Interoperability with Canada’s allies is also a key factor since many will be operating the F-35 far into the future.
To address concerns about the plane’s ability to operate in the Arctic, Lockheed Martin officials point out that F-35 customers – the U.S., Denmark and Norway – will all be using the aircraft in Arctic operations.
BOEING SUPER HORNET
Boeing officials have pointed out their aircraft is combat proven, less expensive than the F-35 and will be operating for more than another 20 years. They have also highlighted the fact that its two engines provide added safety for Arctic flights.
The jet has its landing gear designed to take the pounding of short landings on aircraft carriers, a design that works nicely with the forward operating locations in Canada’s Arctic, company officials have noted in the past.
Another feature is that the Super Hornet can act as a refueller for other Super Hornets, extending its range significantly.
With the so-called “Boeing clause” as part of the selection criteria expect the company to highlight the work Canadian firms do on a variety of its aircraft. In all, some 2,000 Canadians are employed by Boeing.
In addition, since the RCAF already operates the CF-18 Hornet, there should be a smooth training transition for the Super Hornet. The aircraft can also make use of Canada’s existing infrastructure.
Saab’s Gripen is known for its reasonable acquisition price tag and its low maintenance costs.
The aircraft has a proven track record in a cold weather environment and is compatible with weapon systems used by Canada.
In addition, the aircraft is designed to take off from short runways and can be outfitted with Link 16 for communications with NATO and U.S. allies.

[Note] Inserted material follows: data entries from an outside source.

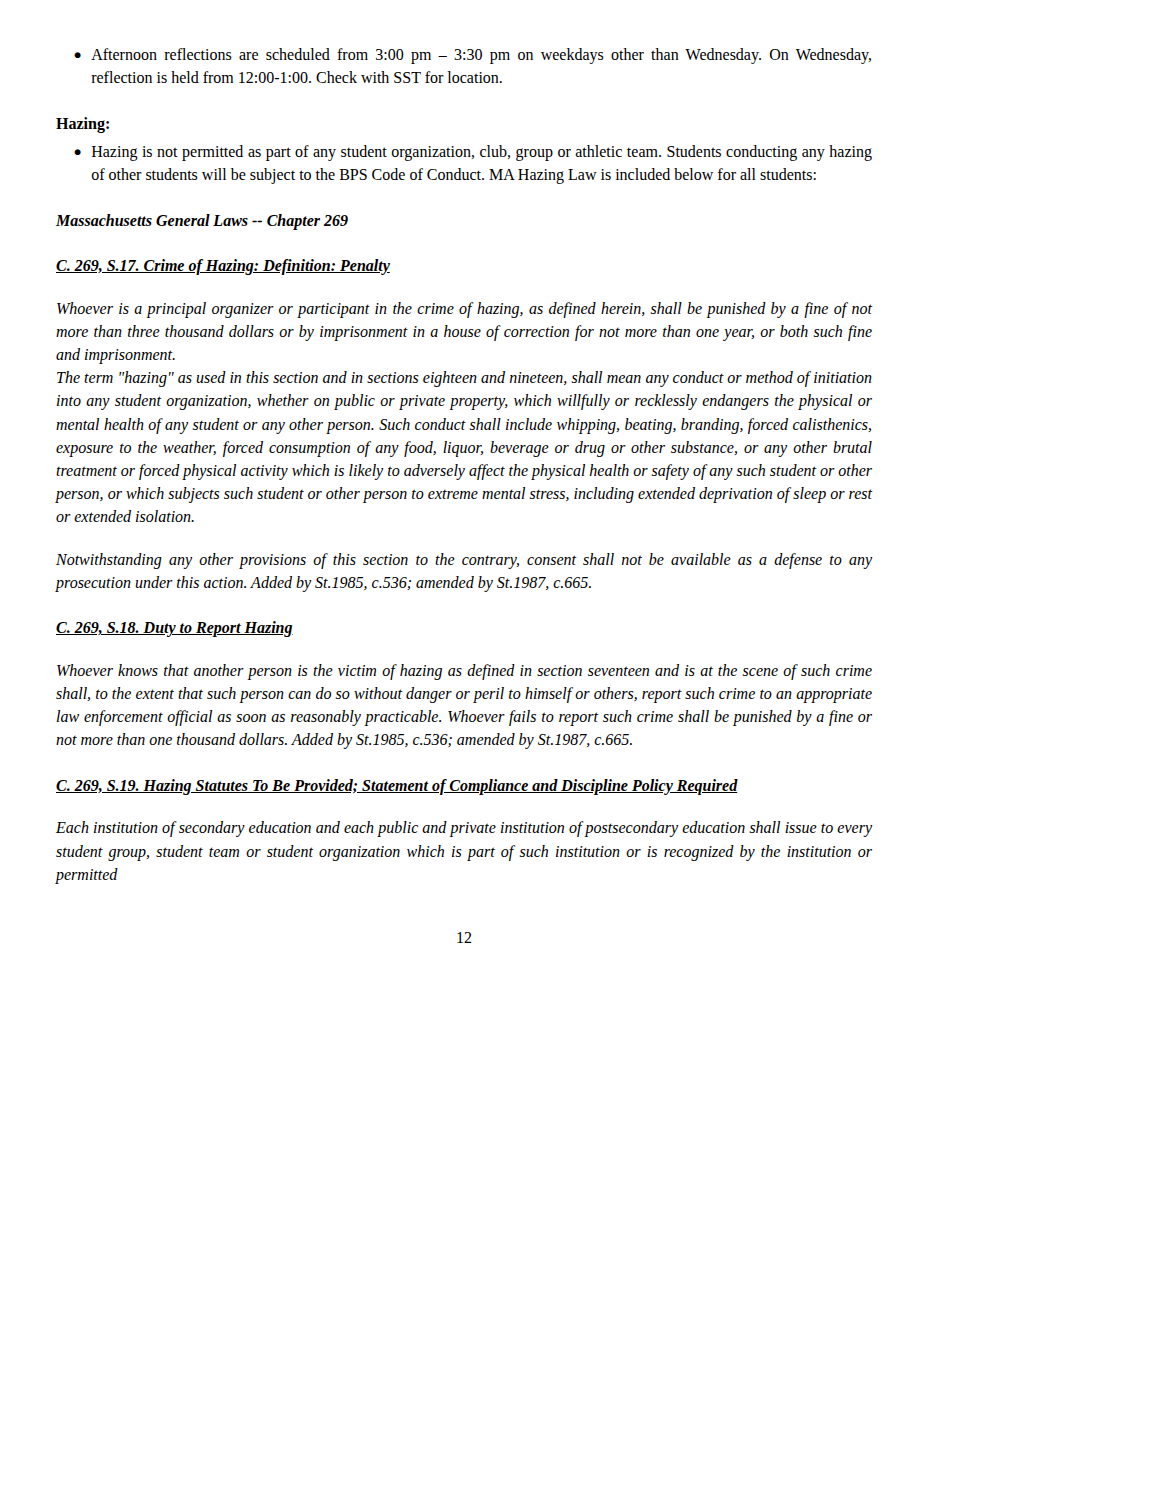Afternoon reflections are scheduled from 3:00 pm – 3:30 pm on weekdays other than Wednesday. On Wednesday, reflection is held from 12:00-1:00. Check with SST for location.
Hazing:
Hazing is not permitted as part of any student organization, club, group or athletic team. Students conducting any hazing of other students will be subject to the BPS Code of Conduct. MA Hazing Law is included below for all students:
Massachusetts General Laws -- Chapter 269
C. 269, S.17. Crime of Hazing: Definition: Penalty
Whoever is a principal organizer or participant in the crime of hazing, as defined herein, shall be punished by a fine of not more than three thousand dollars or by imprisonment in a house of correction for not more than one year, or both such fine and imprisonment.
The term "hazing" as used in this section and in sections eighteen and nineteen, shall mean any conduct or method of initiation into any student organization, whether on public or private property, which willfully or recklessly endangers the physical or mental health of any student or any other person. Such conduct shall include whipping, beating, branding, forced calisthenics, exposure to the weather, forced consumption of any food, liquor, beverage or drug or other substance, or any other brutal treatment or forced physical activity which is likely to adversely affect the physical health or safety of any such student or other person, or which subjects such student or other person to extreme mental stress, including extended deprivation of sleep or rest or extended isolation.
Notwithstanding any other provisions of this section to the contrary, consent shall not be available as a defense to any prosecution under this action. Added by St.1985, c.536; amended by St.1987, c.665.
C. 269, S.18. Duty to Report Hazing
Whoever knows that another person is the victim of hazing as defined in section seventeen and is at the scene of such crime shall, to the extent that such person can do so without danger or peril to himself or others, report such crime to an appropriate law enforcement official as soon as reasonably practicable. Whoever fails to report such crime shall be punished by a fine or not more than one thousand dollars. Added by St.1985, c.536; amended by St.1987, c.665.
C. 269, S.19. Hazing Statutes To Be Provided; Statement of Compliance and Discipline Policy Required
Each institution of secondary education and each public and private institution of postsecondary education shall issue to every student group, student team or student organization which is part of such institution or is recognized by the institution or permitted
12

In the past, Saab has indicated its willingness to assemble aircraft in Canada if that is something Canada’s government is interested in having done. In its recent deal with Brazil, Saab showed a flexibility to work with domestic firms. Brazil’s government selected the Gripen NG over the Dassault Rafale and Boeing Super Hornet.
The consortium promoting the Eurofighter Typhoon has pointed out that the aircraft is less expensive than the F-35. Any purchase by Canada could also include technology sharing and final assembly in Canada. The combat-tested aircraft is also compatible with U.S.-made weapons that are used by Canada.
The Typhoon has both the speed and the range for Canada, Eurofighter test pilot Christian Worning has told Canadian parliamentarians.
The Eurofighter consortium can also promote the fact that the aircraft has two engines, providing it with added safety while flying on Arctic operations.
Dassault, as part of its previous sales pitch to Canada, promised to transfer fighter jet technology/intellectual property to Canada. The aircraft has two engines and has been combat tested in Libya and Mali. Dassault has noted that the aircraft — or parts of it — could also be assembled in Canada.